Fed Chair Powell hearing: more to do on inflation
At his semiannual congressional testimony this week, Federal Reserve Chairman Powell hinted that the Fed likely is not done raising interest rates. This comes as a relief for folks concerned about inflation after the Fed declined to increase interest rates at its most recent Federal Open Market Committee (FOMC) meeting.
Powell noted, correctly, that some of the decline in the most recent inflation numbers is from non-monetary factors that the Fed does not control. Housing and energy prices have come down recently for supply and demand reasons. Other price relief has come as supply chains continue to build back from COVID-related strains. These have nothing to do with the money supply, which is both the root cause of inflation and Powell’s main concern.
Last week I argued that the Fed should have raised interest rates instead of holding them steady. Powell’s remarks make it likelier that the Fed will raise interest rates at the next FOMC meeting on July 25-26.
I’ve noted before that inflation indicators like CPI and PCE are flawed because they do not distinguish between supply-and-demand price changes, and price changes due to monetary inflation. Core inflation measures are somewhat more accurate, because they remove volatile food and energy prices that move around for supply-and-demand reasons that have nothing to do with monetary inflation.
The most recent CPI reading bears Powell out. The headline number reads 4 percent, but the core CPI reads 5 percent. That means monetary inflation is slightly worse than it appears on the surface. The Fed still has work to do.
┄┄┄┄┄┄┄┄┄┄┄┄┄┄┄┄┄┄┄┄
In the Powell hearing commentary, what figure does the most recent core CPI reading show? The records that come next are separate material and have no connection to the Powell hearing commentary.

Collected data:
┄┄┄┄┄┄┄┄┄┄┄┄┄┄┄┄┄┄┄┄
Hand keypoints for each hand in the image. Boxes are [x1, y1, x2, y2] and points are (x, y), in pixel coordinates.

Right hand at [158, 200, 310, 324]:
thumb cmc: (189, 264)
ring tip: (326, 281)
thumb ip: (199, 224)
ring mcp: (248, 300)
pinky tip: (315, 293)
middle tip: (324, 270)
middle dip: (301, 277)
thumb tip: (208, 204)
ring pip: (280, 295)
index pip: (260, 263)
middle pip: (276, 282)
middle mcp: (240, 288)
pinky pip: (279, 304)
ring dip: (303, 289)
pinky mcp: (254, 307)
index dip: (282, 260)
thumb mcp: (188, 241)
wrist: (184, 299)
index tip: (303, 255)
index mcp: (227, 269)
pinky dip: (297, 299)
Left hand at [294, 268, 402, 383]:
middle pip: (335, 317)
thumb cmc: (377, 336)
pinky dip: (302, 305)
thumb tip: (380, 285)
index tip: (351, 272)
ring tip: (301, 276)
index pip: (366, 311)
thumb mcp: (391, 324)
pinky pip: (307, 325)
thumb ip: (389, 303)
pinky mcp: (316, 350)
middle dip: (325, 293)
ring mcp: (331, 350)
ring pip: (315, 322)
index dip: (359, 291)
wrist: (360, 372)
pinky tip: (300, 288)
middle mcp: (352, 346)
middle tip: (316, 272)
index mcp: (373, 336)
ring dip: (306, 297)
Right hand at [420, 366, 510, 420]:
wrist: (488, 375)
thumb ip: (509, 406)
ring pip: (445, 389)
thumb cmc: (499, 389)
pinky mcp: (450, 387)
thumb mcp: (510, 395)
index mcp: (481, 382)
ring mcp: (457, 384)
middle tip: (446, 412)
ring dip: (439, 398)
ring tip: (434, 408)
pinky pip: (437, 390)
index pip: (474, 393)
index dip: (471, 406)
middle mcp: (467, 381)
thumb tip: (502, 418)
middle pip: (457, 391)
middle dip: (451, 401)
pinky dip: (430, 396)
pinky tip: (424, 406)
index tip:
┄┄┄┄┄┄┄┄┄┄┄┄┄┄┄┄┄┄┄┄
Completed exercise:
5 percent